Spoon onion mixture evenly over dough to within 1 inch of edge. Arrange anchovies in lattice pattern on onions. Top with olives. Let tart rest 15 minutes.
Preheat oven to 425 degrees F. Bake until crust is brown, 15 to 20 minutes. Makes 8 to 10 servings.
Herbed Liver Pate (Pate Provensal)
This recipe needs the special brandy made in the Cognac region of France. Serve with cornichons (tiny pickled gherkins).
1 medium onion, chopped
2 tablespoons butter or margarine
1 pound chicken livers
1/2 teaspoon salt
1/2 teaspoon dried thyme leaves
1/2 teaspoon crushed dried rosemary leaves
1/2 teaspoon dried marjoram leaves
1/2 teaspoon ground sage
1/8 teaspoon pepper
2 tablespoons Cognac or Madeira
1/4 cup whipping cream
French bread, thinly sliced and toasted
Cook and stir onion in butter in 10-inch skillet over medium heat until tender. Add livers. Cook over medium-high heat, stirring occasionally, until livers are no longer pink inside, about 12 minutes. Reduce heat to low; stir in salt, thyme, rosemary, marjoram, sage and pepper. Cook and stir 1 minute.
Place liver mixture in food processor work bowl fitted with steel blade. Add Cognac to skillet; stir Cognac, and scrape drippings from skillet. Add to liver mixture. Cover and process with about 15 pulses until mixture is very finely chopped. Add whipping cream. Cover and process, adding 2 or 3 teaspoons whipping cream if necessary, until smooth and fluffy, about 15 seconds.
Pack liver mixture into small bowl or crock. Cover and refrigerate at least 6 hours. Let stand at room temperature about 30 minutes before serving. Serve with French bread. Garnish with cornichons and parsley if desired.
Makes 1 1/2 cups.
Flan (Caramel Custard)
1/2 cup granulated sugar
3 eggs, slightly beaten
1 (12 ounce) can evaporated milk
1/3 cup granulated sugar
2 teaspoons vanilla extract
1/8 teaspoon salt
Heat 1/2 cup sugar in heavy saucepan over low heat, stirring constantly, until melted and golden brown.
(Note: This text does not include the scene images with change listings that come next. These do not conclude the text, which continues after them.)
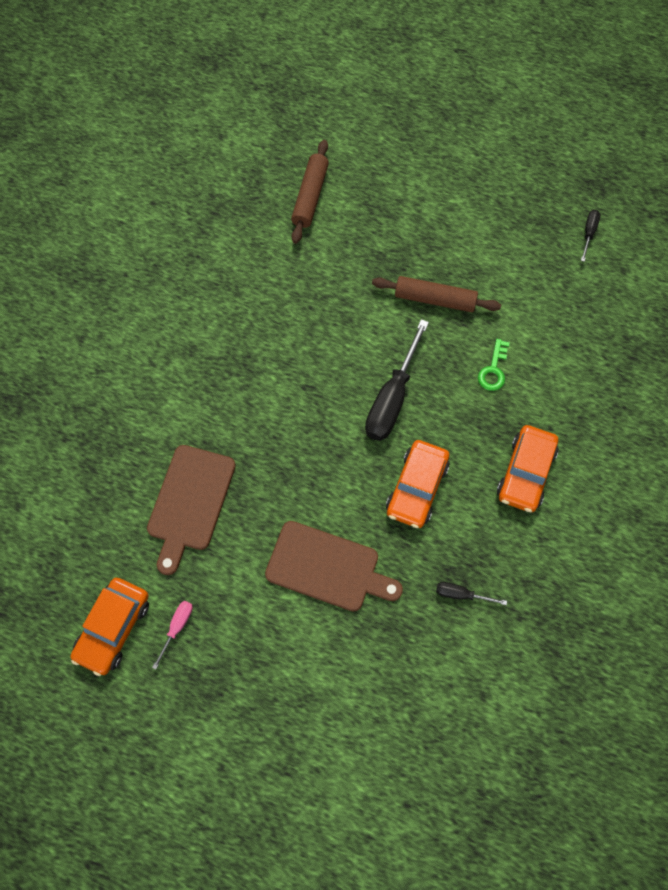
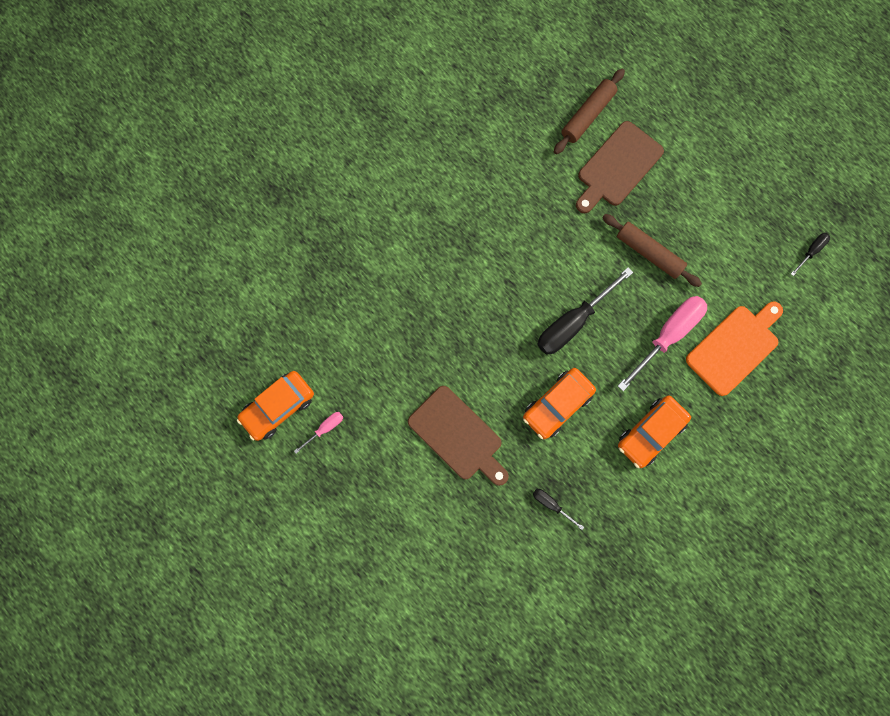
camera: 25 degrees right, 10 degrees up
(190, 502) = (376, 335): brown cutting board -> brown cutting board (617, 167)
(493, 370) = (667, 335): green key -> pink screwdriver
(564, 353) = (734, 347): none -> orange cutting board

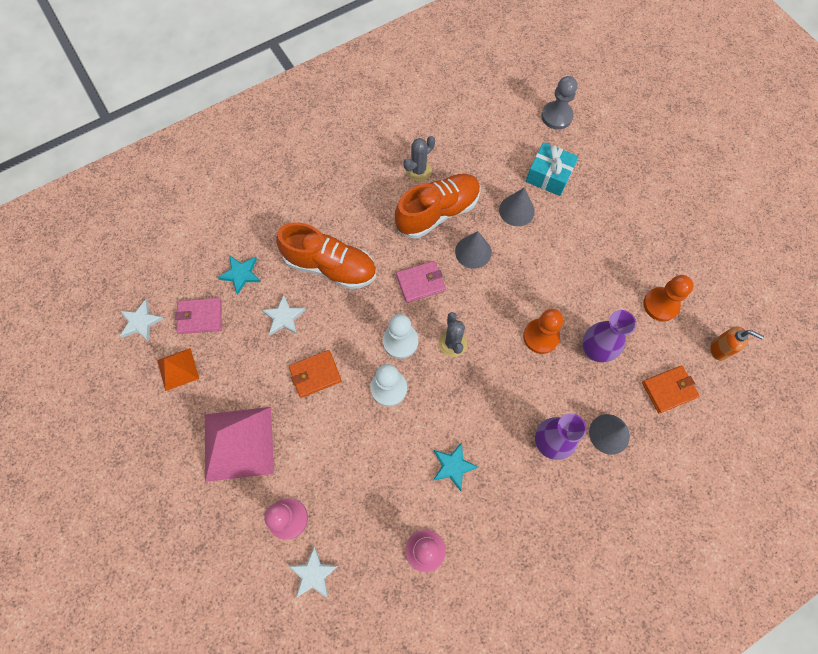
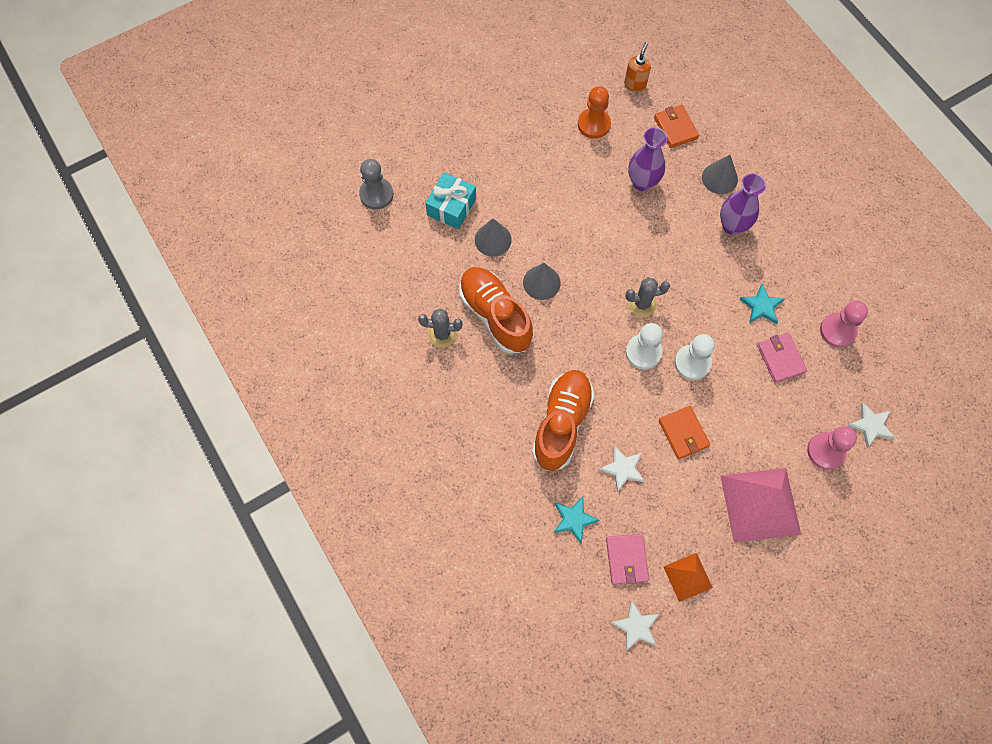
camera: 90 degrees left, 0 degrees up
(418, 170) = (442, 334): grey cactus -> grey cactus turned 45 degrees counterclockwise
(420, 283) = (578, 333): pink wallet -> pink wallet (780, 359)
(540, 336) = (631, 226): orange pawn -> none

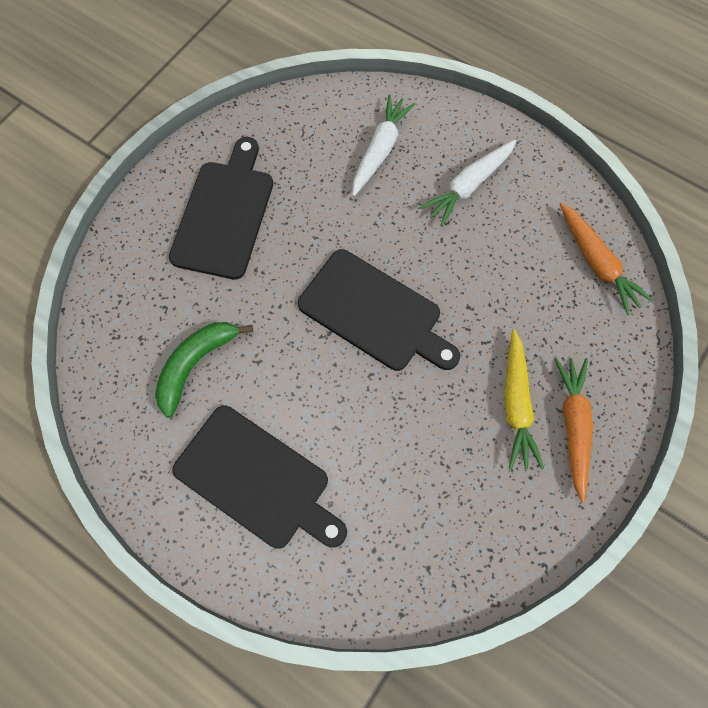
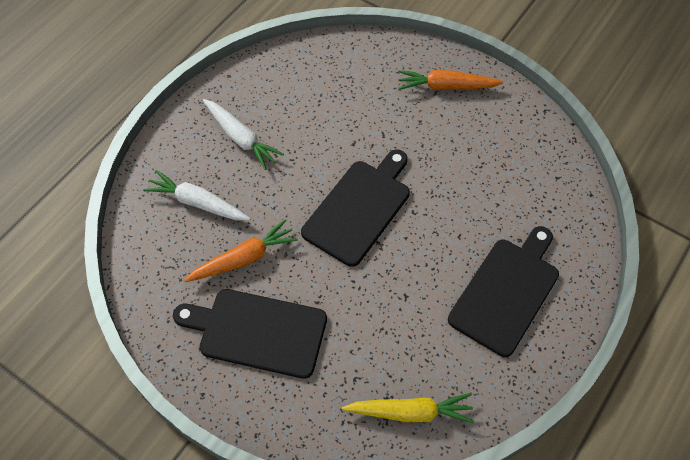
camera: 90 degrees left, 10 degrees down
(195, 364) = (410, 347): green banana -> none
(516, 404) = (432, 118): yellow carrot -> yellow carrot (410, 412)
(596, 263) = (316, 61): orange carrot -> orange carrot (243, 258)

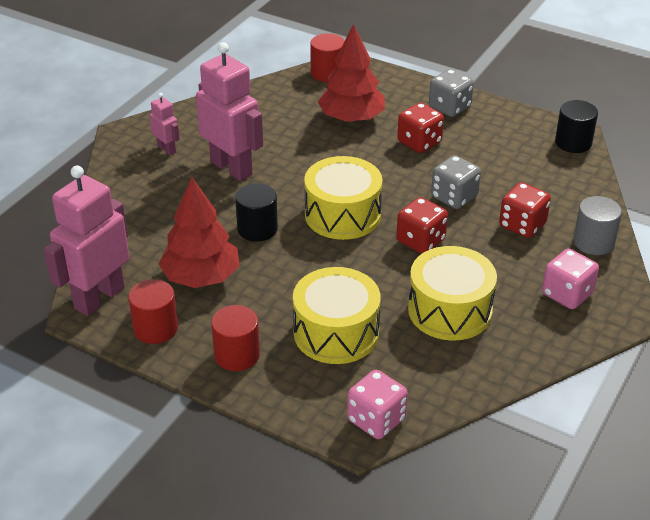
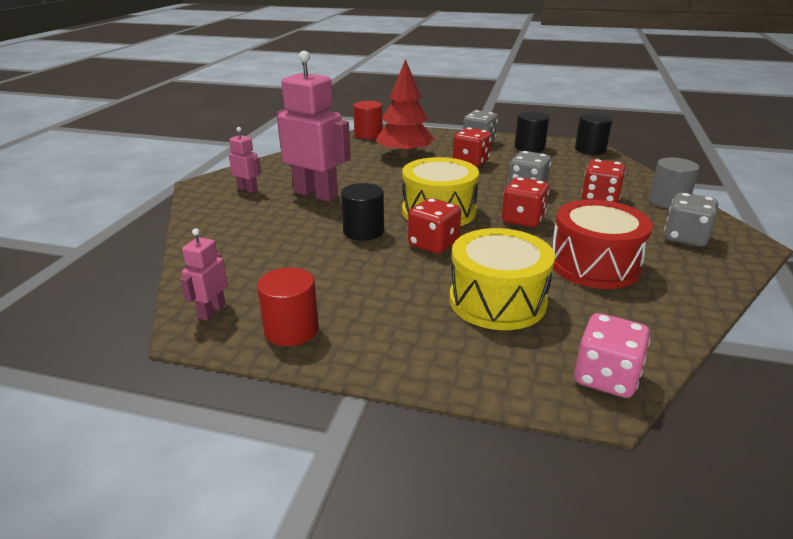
camera: 15 degrees left, 10 degrees down
(99, 298) = (212, 311): pink robot -> pink robot, size x0.48
(201, 277) = (324, 276): red tree -> none
(237, 355) = (401, 340): red cylinder -> none
(315, 257) = (433, 244): none -> red dice
(450, 310) = (594, 265): yellow drum -> red drum
(503, 127) = (529, 147): none -> black cylinder
(567, 294) = (685, 237): pink dice -> grey dice

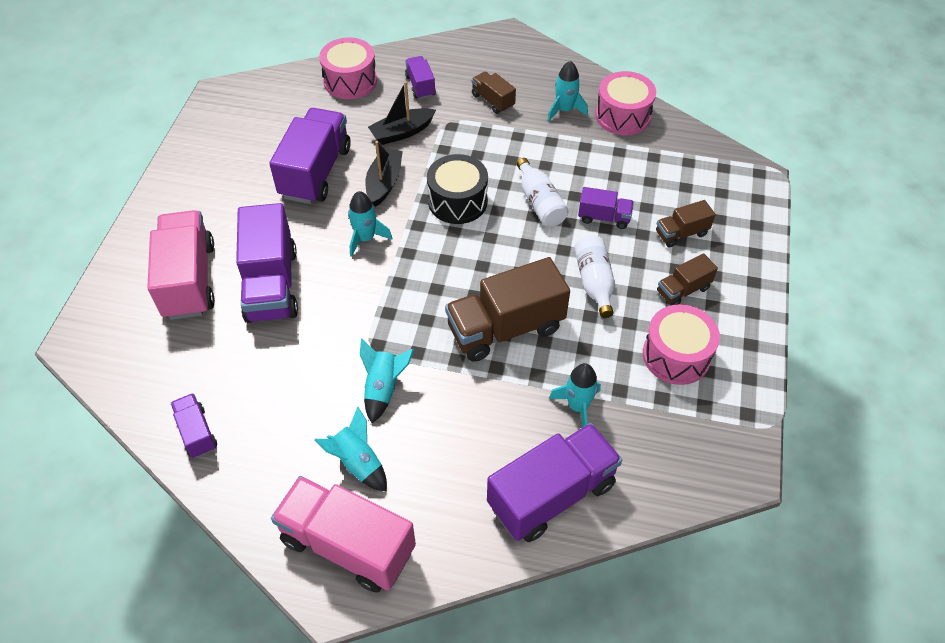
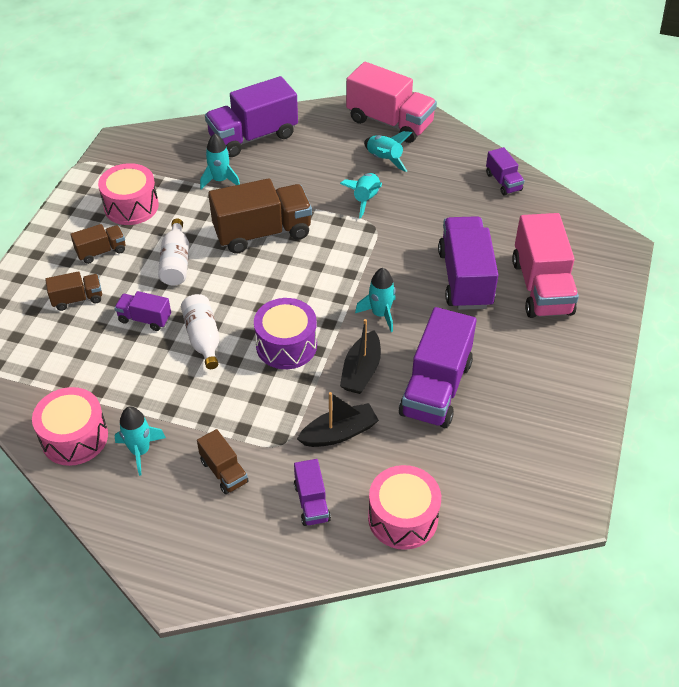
camera: 175 degrees left, 5 degrees down
(457, 201) = (286, 345): black drum -> purple drum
Divide syrup among four 6-ounce custard cups; rotate cups to coat bottoms. Allow syrup to harden in cups, about 5 minutes.
Mix remaining ingredients; pour into custard cups. Place cups in 9-inch square pan on oven rack. Pour very hot water into pan to within 1/2 inch of tops of cups. Bake at 350 degrees F until knife inserted halfway between center and edge comes out clean, 40 to 50 minutes.
Immediately remove from water. Unmold and serve warm, or refrigerate and unmold at serving time.
Yields 4 servings.
Spiced Brandy Custard
Stir 2 tablespoons brandy, 1/4 teaspoon ground cinnamon and 1/8 teaspoon ground nutmeg into eggs.
Potato Salad
1 cup raw bacon
1 onion, chopped
3 tablespoons flour
1 1/2 cups water
2/3 cup vinegar
1/2 cup parsley, minced
2/3 cup granulated sugar
2 teaspoons celery seed
6 cups almost done red potatoes, sliced
Preheat oven to 375 degrees F.
Saute onion and bacon together, then add flour and cook together for one or two minutes.
Mix water, vinegar, parsley, sugar and celery seed and add to bacon mixture. Pour over almost done potatoes and bake for 45 minutes.